Freenet and RSS distribution

2002-10-21

Lately there has been much discussion about the bandwidth troubles associated with serving out RSS files to lots of readers, especially when there are no changes in the file for long stretches. There have been several suggested simple changes that can alleviate the situation, but the field is still open on a final long term solution to the problem. This post explores one radical long-term solution. As such it is a technical post, so you may want to skip it.

Freenet

Freenet is an unusual peer-to-peer filesharing system with some unusual goals. First and foremost is the protection of free speech by making censorship impossible to carry out effectively without completely shutting off the Internet. Of the projects I've seen with this goal, Freenet is the best designed, most successful, and least vapor. It's a very smart design.

Technically speaking, it's a high-quality, well thought out file sharing system. Conceptually speaking, Freenet is one large write-once, read-many file system, with keys that map to distinct files, in contrast to a traditional request/receive system. You can ask for the file by its key. Once a file is put on the system, the key ('file name') can not be changed, since the (CHK) key itself is a hash of the file contents. Various solutions have been worked out for periodic updates, based on systematic additions to the file system and various indirection techniques, since it is not possible to directly "update" a file. Built on top of these conventions, a bulliten board system, an "almost instant messaging" system, and a systematic website system has been constructed.

From a technical point of view for distributing RSS files, the very definition of frequently updating content, this is Freenet's greatest weakness. Freenet does have a great strength from the bandwidth point of view: As files are requested, some of the nodes between the source and the destination will also cache the file. As more people request a given file, more Freenet nodes have the given file. More popular document natually propogate across the system. More copies of the document naturally balances the load. This is the only in-use P2P file sharing system that I am aware of that has successfully combined total decentralization with effective file replication, both of which are desirable qualities. (Even if you don't care for the total decentralization aspect from a control perspective, it still means good reliability.)

Nothing is ever free; this decentralization comes at the cost of speed. My experience browsing Freenet-based websites today was that they are slow, slow, slow: I'm on broadband and I felt like I was back in 9600 days. However, in the RSS case, this is not a disadvantage, because the user isn't waiting on us to get the RSS. So this works out OK for us.

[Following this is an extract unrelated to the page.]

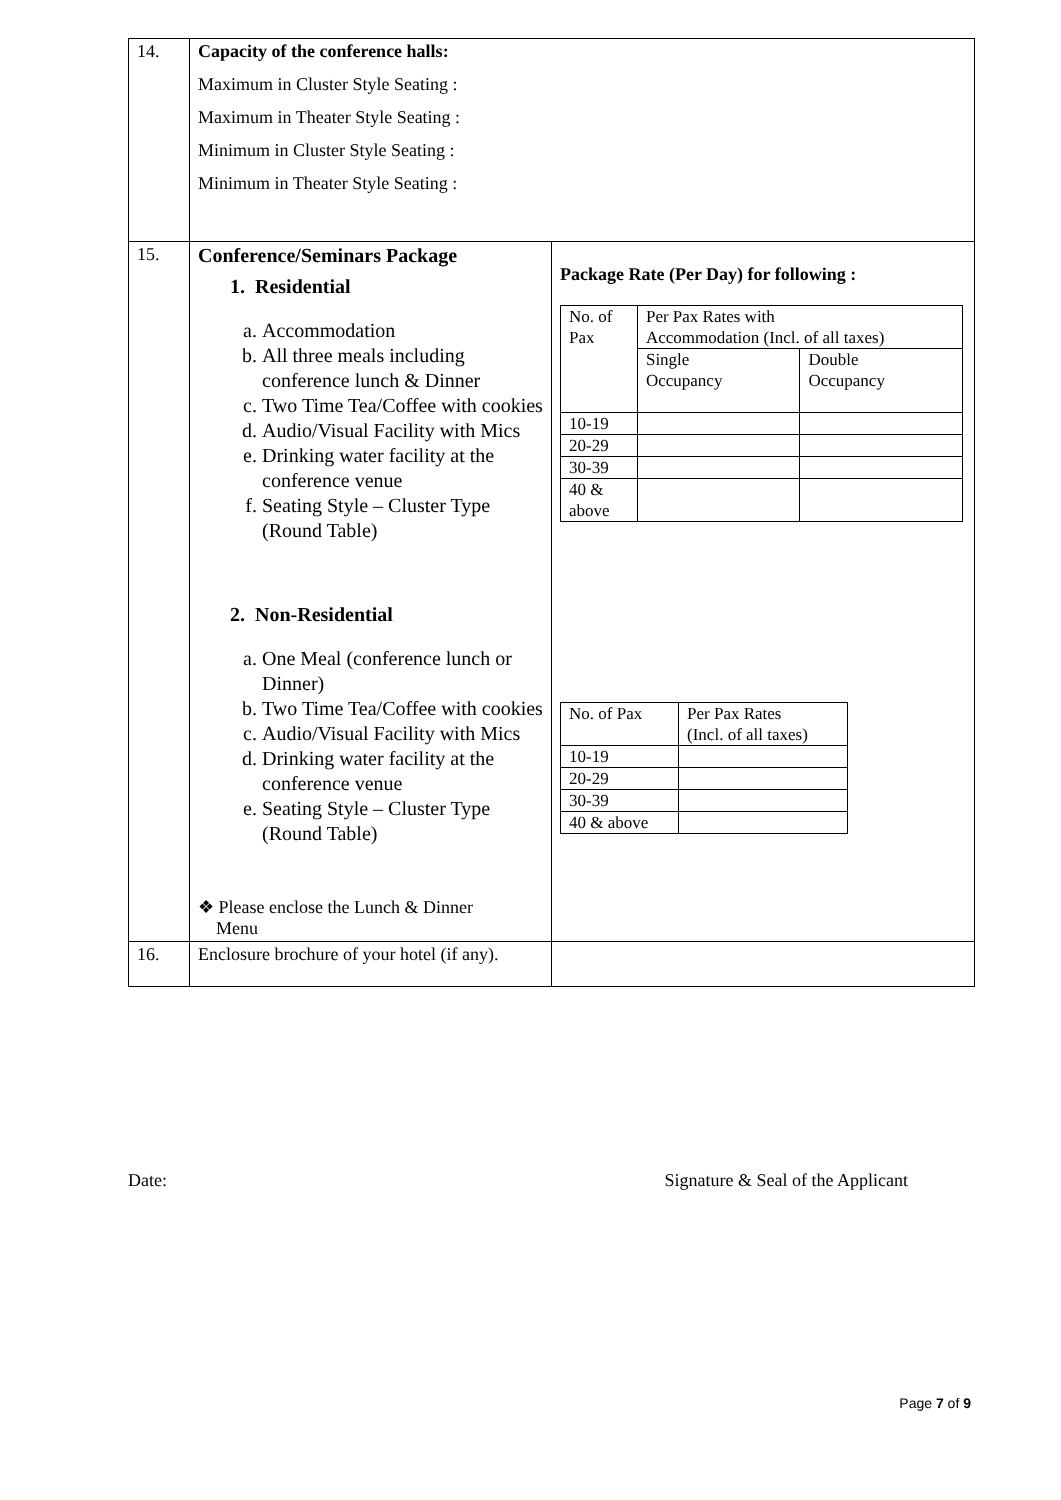| 14. | Capacity of the conference halls: Maximum in Cluster Style Seating : Maximum in Theater Style Seating : Minimum in Cluster Style Seating : Minimum in Theater Style Seating : | |
| 15. | Conference/Seminars Package 1. Residential a. Accommodation b. All three meals including conference lunch & Dinner c. Two Time Tea/Coffee with cookies d. Audio/Visual Facility with Mics e. Drinking water facility at the conference venue f. Seating Style – Cluster Type (Round Table) 2. Non-Residential a. One Meal (conference lunch or Dinner) b. Two Time Tea/Coffee with cookies c. Audio/Visual Facility with Mics d. Drinking water facility at the conference venue e. Seating Style – Cluster Type (Round Table) ❖ Please enclose the Lunch & Dinner Menu | Package Rate (Per Day) for following : / No. of Pax / Per Pax Rates with Accommodation (Incl. of all taxes) / / / / Single Occupancy / Double Occupancy / / 10-19 / / / / 20-29 / / / / 30-39 / / / / 40 & above / / / / No. of Pax / Per Pax Rates (Incl. of all taxes) / / 10-19 / / / 20-29 / / / 30-39 / / / 40 & above / / |
| 16. | Enclosure brochure of your hotel (if any). | |
Date: Signature & Seal of the Applicant
Page 7 of 9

I think we could work out a mostly-satisfactory numbering scheme for RSS distribution on Freenet, probably including providing a hint on the main website (perhaps in conjunction with RSS auto-discovery?). It might be a little clumsy but I think it could be made to work. (The biggest potential problem is that not-found results are cached, and we'd have to work out a scheme where we ask constantly ask for "the last update we received + 1". It may be a problem that those get cached, depending on how long those last.)

Advantages

Replication infrastructure already exists.
The nice free speech stuff and censorship resistance, for free.
Despite the apparent weakness that file contents can never be changed, so we need to make a sequence of new files over time, that does avoid the problem of consistency that I think would dog us in other P2P systems. It would be too easy to get old versions in other systems, and some sort of file name incrementing might end up being the only solution anyhow.

Disadvantages

Requires download of a client. (All P2P systems would probably need this anyhow, but it should be mentioned. At least there's no spyware!)
Some people may have problems with running Freenet on their computer; they might be able to share with someone else. (For what it's worth, this is inherent in any replicating P2P system.)
Publishing is a little complicated, but we could automate a lot of that away if we cared.

Radio Userland Implementation

I looked into making this work with Radio Userland. The problem is that a lot of assumptions that RU uses in its functioning (like the addresses in aggregatorData.services are the URLs of the RSS files) need to be violated; on every request, the request URL will change. The definition of "error" changes (not finding the file simply means that it hasn't been created yet, not that it's gone). Periodically, we may want to check in on more conventional channels to make sure we're in sync with the author. On a new subscription, we may want to check in on the author to see how far in the sequence they are.

I would need to write my own subscriber, which will drop a tag in the service table to remind myself that this is a Freenet subscription. I don't need anything from Userland to do that; I could do that in a Tool. I think I could get by with a callback in xml.rss.readService that allows me to effectively completely override the process of retreiving the RSS file, allowing me to take care of the error count and such as I see fit. (Basically, completely re-write xml.rss.readService.) I'd need an upstream callback for when I update my site, which appears to exist already. I think that's all I'd need to make this work, even despite the previous paragraph. Since this applies equally to any other new form of RSS consumption and distribution, and it would be neat to let the RU developer community explore this problem rather then just talk about it (*grin*), I think it's worth adding the xml.rss.readService callback.